Solicitor claims discriminatory remarks made as she is ‘a woman and a black African’

Woman tells High Court she was questioned about qualifications and not allowed represent client at Mental Health tribunal

A solicitor has claimed she was subjected to discriminatory remarks because she is "a woman and a black African" when she sought to represent a client at a Mental Health Commission Tribunal.

The tribunal was considering the continued detention under the Mental Health Act of a woman, who cannot be identified for legal reasons, as an involuntary patient at a hospital.

Lawyers for the woman have claimed the woman and her family’s desire to be represented at the Tribunal by a solicitor chosen by them was refused by the tribunal’s chairman.

Rather than have another lawyer represent her at the hearing, the woman and her family declined to participate and left the room.


The tribunal decided the woman, who wishes to return home to her family, should remain as an involuntary patient for a further six months.

Her lawyers claim the manner in which the tribunal handled the matter render the woman’s detention unlawful.

It is claimed remarks were made to her solicitor, Ashimedua Okonkwo, which the solicitor found disturbing and discriminatory.

The case came ex parte (one side only represented) before the High Court on Friday when Ms Justice Caroline Costello directed an inquiry should be held under Article 40 of the Constitution into the legality of the woman's detention at the hospital. The matter was adjourned to next week.


Feichin McDonagh SC for the woman said the manner in which the tribunal arrived at its decision to continue to keep the woman as an involuntary patient was done in the absence of fair procedures which rendered her detention unlawful.

In a sworn statement, Ms Okonkwo said she agreed to represent the woman in September.

Based in Balbriggan, Co Dublin, the solicitor said the woman’s family wanted her to represent her at the tribunal, which periodically reviews decisions to make persons involuntary patients.

The woman had had another solicitor previously assigned to represent her by the Commission.

Ms Okonkwo said she had made arrangements with, and collected her client’s file, from the other solicitor.

Ms Okonkwo, who took instructions from the woman, said she also formally notified the Commission she was now representing the woman.

Earlier this week, when she attended at a tribunal to review the woman’s case, Ms Okonkwo said the woman’s previous solicitor was also present.

She said she told the chairman of the tribunal, Eamonn Walsh BL, she was representing the woman, who did not want to be represented by the previous solicitor.

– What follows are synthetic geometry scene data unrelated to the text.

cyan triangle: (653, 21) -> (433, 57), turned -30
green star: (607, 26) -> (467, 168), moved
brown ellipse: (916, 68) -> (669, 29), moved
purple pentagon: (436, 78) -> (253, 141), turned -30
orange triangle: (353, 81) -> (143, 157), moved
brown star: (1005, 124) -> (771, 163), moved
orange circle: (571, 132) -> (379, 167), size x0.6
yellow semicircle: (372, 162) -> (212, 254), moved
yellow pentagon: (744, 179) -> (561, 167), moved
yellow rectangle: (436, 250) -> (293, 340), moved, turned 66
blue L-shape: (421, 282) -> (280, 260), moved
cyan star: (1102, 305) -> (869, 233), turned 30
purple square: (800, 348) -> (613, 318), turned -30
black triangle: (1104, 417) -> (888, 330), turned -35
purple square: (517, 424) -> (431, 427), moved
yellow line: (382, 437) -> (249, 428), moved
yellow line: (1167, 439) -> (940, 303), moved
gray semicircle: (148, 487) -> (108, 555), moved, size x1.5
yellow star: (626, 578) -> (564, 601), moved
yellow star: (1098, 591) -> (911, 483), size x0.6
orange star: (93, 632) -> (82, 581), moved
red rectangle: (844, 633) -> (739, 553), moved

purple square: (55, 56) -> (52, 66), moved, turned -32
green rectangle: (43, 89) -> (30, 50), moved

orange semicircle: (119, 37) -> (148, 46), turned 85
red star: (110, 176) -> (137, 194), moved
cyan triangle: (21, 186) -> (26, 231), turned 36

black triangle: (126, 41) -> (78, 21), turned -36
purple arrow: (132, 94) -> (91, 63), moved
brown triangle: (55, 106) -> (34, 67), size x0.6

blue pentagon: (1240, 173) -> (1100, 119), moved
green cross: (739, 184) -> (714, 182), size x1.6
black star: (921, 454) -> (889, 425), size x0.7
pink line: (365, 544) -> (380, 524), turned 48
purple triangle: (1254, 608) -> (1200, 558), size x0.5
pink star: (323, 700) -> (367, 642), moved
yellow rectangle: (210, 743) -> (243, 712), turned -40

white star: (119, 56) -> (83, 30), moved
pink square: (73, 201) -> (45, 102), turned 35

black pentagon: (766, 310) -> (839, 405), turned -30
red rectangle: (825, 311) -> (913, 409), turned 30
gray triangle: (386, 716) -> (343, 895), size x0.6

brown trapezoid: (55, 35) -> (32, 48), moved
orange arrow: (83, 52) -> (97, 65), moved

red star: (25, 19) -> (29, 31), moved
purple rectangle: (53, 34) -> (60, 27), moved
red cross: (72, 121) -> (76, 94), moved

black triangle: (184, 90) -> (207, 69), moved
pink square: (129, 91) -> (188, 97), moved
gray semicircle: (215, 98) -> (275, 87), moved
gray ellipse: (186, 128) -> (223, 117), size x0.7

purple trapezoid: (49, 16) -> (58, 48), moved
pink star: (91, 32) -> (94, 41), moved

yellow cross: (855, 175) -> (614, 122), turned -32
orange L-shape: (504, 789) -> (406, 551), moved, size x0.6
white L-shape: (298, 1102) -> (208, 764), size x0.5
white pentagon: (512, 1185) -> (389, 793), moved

She claims the chairman said the woman did not have the right to choose her own legal representative and the tribunal had a right to do what it appeared to be reasonable and just.

Ms Okonkwo said she was asked by Mr Walsh if she was qualified to practice in Ireland, and if she knew about the Mental Health Acts. She said he had said those solicitors engaged by the Commission to act for patients were "very highly trained" in the Mental Health Act.


She said:“I found Mr Walsh’s remarks to be disturbing and I also say that I considered his remarks to be discriminatory given I am a woman and a black African.”

She wondered if Mr Walsh “questioned all legal representatives appearing before a tribunal” as to their standing in this jurisdiction.

Ms Okonkwo said she was admitted to practice as a solicitor in Ireland in 2013, holds a Masters Degree in Law from TCD, and is about to receive a Doctorate in Law from the same university.

After the previous solicitor was imposed on the woman as her legal representative, Ms Okonkwo said she protested on behalf of her client.

She claims she was asked to be quiet and was permitted to sit at the back of the room while the tribunal was being conducted but was not allowed to speak, take notes or make a recording.

Ms Okonkwo said her client left the room stating she was denied the right to have her chosen lawyer represent her and did not want to be represented by the previous solicitor.

Ms Okonkwo said the tribunal went on to consider the woman’s situation in her absence, decided the woman suffers from schizophrenia and her detention should continue for another six months.

Ms Okonkwo said the finding on schizophrenia was new and was not supported by any medical evidence. She said, according to the woman’s medical records, there has never been a diagnosis of such a condition.

She said the woman is not a risk to anyone and her family want her to be allowed come home and remain as an outpatient at the hospital.